As position traders are not concerned with minor price fluctuations or pullbacks, their positions do not need to be monitored the same way as other trading strategies, instead occasionally monitoring to keep an eye on the major trend.
4.0 Swing Traders
When a trend breaks, swing traders typically get in the game. At the end of a trend, there is usually some price volatility as the new trend tries to establish itself.
Swing traders buy or sell as that price volatility sets in. Swing trades are usually held for more than a day but for a shorter time than trend trades.
Swing traders often create a set of trading rules based on technical or fundamental analysis. These trading rules or algorithms are designed to identify when to buy and sell a security.

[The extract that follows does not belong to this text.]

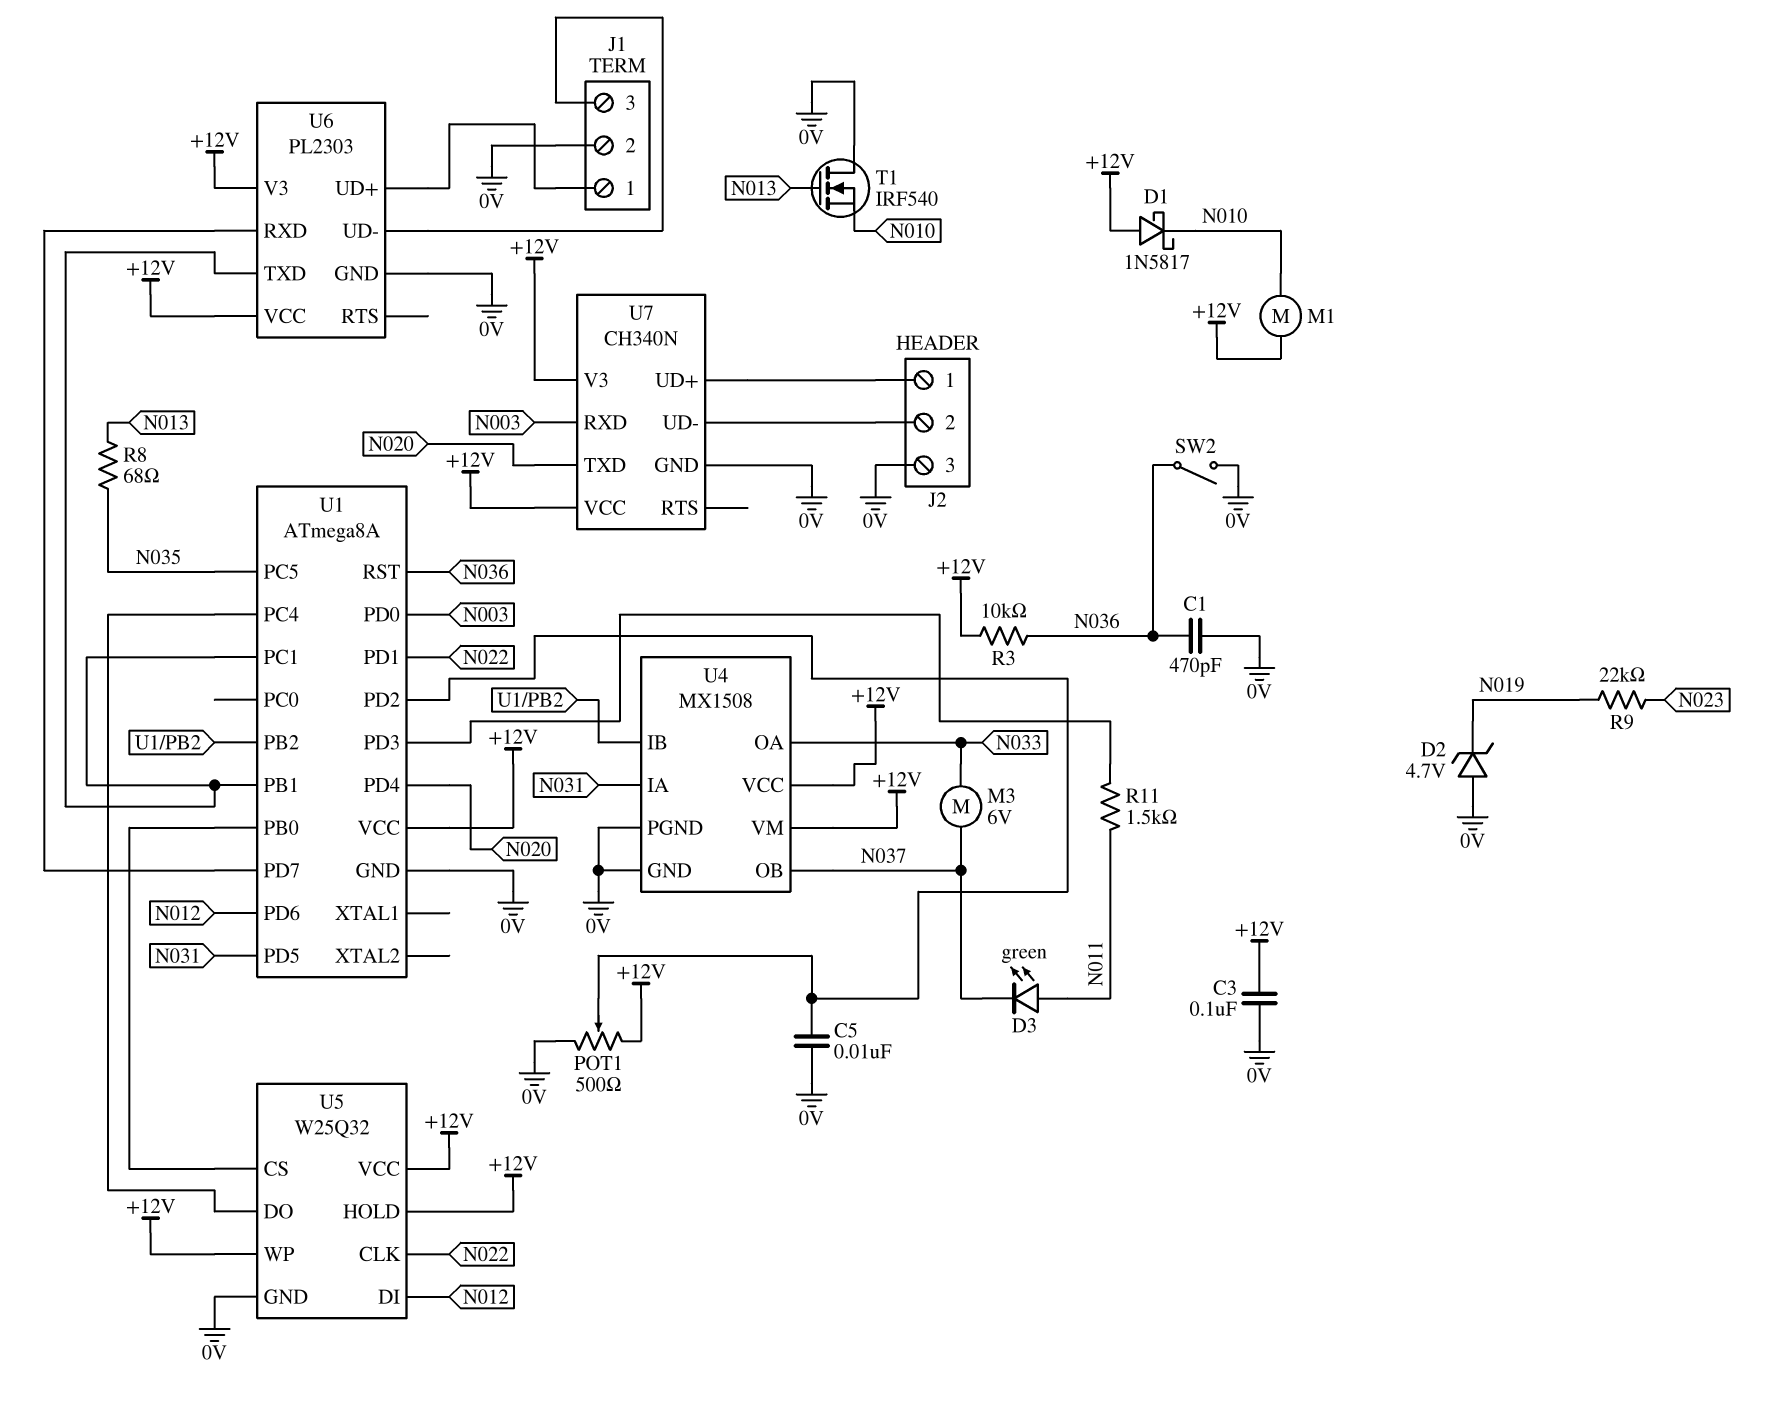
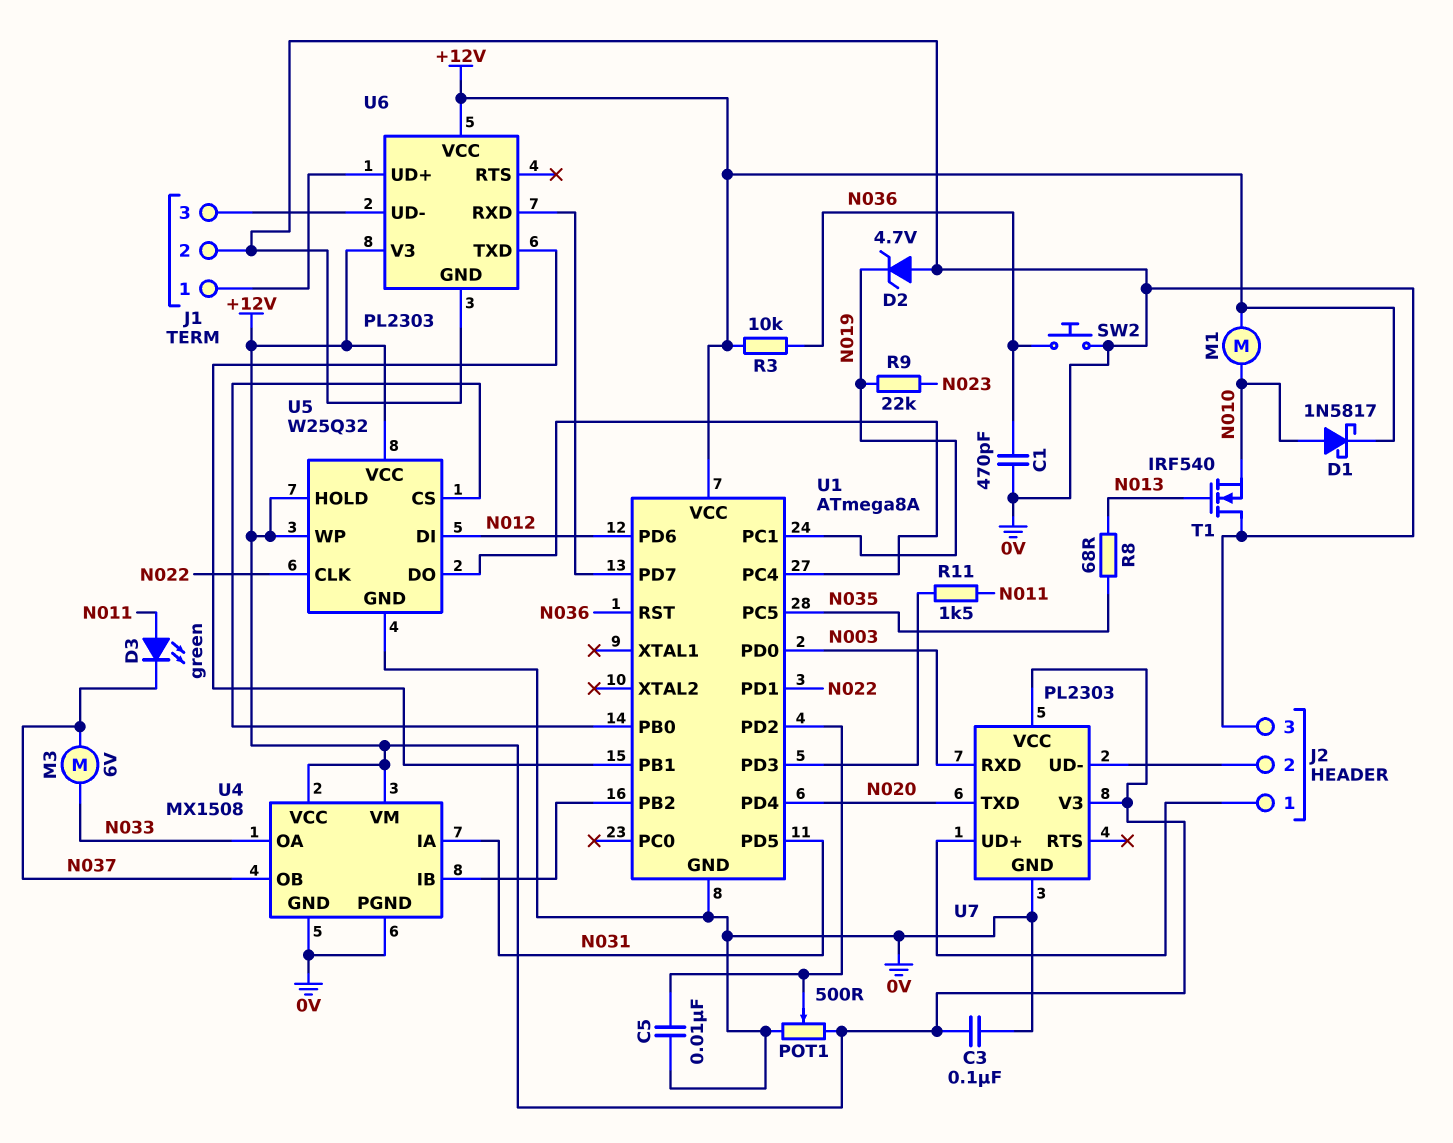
D1: schottky 1N5817 (A +12V, K N010) -> schottky 1N5817 (A N010, K +12V)
SW2: switch (0V, N036) -> button (0V, N036)
U1 pin PC1: U1/PB1 -> N019
U7: CH340N -> PL2303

While a swing-trading algorithm does not have to be exact and predict the peak or valley of a price move, it does need a market that moves in one direction or another.
A range-bound or sideways market is a risk for swing traders. Swing traders maintain vigilance for a potential of greater gains by indulging in fewer stocks, helping to keep brokerage fees low.
The strategy works well for those unable to stay glued fulltime to the markets, keeping a minute by minute track of things.
The strategy of swing trading involves identifying the trend, then playing within it. For example, swing traders would usually pick a strongly-trending stock after a correction or consolidation, and just before it’s ready to rise again, they would exit after pocketing some profit. Such buying and selling methods are repeated to reap gains.
5.0 Scalp Traders
Scalping is one of the quickest strategies employed by active traders. It includes exploiting various price gaps caused by bid-ask spreads and order flows.
The strategy generally works by making the spread or buying at the bid price and selling at the ask price to receive the difference between the two price points.
Scalpers attempt to hold their positions for a short period, thus decreasing the risk associated with the strategy.
Additionally, a scalper does not try to exploit large moves or move high volumes. Rather, they try to take advantage of small moves that occur frequently and move smaller volumes more often.
Since the level of profits per trade is small, scalpers look for more liquid markets to increase the frequency of their trades.
And unlike swing traders, scalpers like quiet markets that aren’t prone to sudden price movements so they can potentially make the spread repeatedly on the same bid/ask prices.
- Scalpers are quick, seldom espousing any particular pattern. Scalpers go short in one trade, then long in the next; small opportunities are their targets.
- Scalpers usually follow short period charts, such as 1-minute charts, 5-minute charts, or transaction-based tick charts, to study price movement of and take calls on certain trades.
- Scalpers seek adequate liquidity for its compatibility with the frequency of trading. Access to accurate data (quote system, live feed) as well as the ability to rapidly execute trades is a necessity for these traders.
- Scalping is best suited for those who can devote time to the markets, stay focused, and act swiftly. It’s usually said that impatient people make good scalpers as they tend to exit from a trade as soon as it becomes profitable.
Active traders can employ one or many of the aforementioned strategies. However, before deciding on engaging in these strategies, the risks and costs associated with each one need to be explored and considered.
Choosing a trading style requires the flexibility to know when a trading style is not working for you, but also requires the consistency to stick with the right trading style even when it is not performing optimally.
One of the biggest mistakes that new traders often make is to change trading styles (and trading systems) at the first sign of trouble.
Constantly changing your trading style or trading system is a sure way to catch every losing streak. Once you are comfortable with a particular trading style, remain faithful to it, and it will reward you for your loyalty in the long run.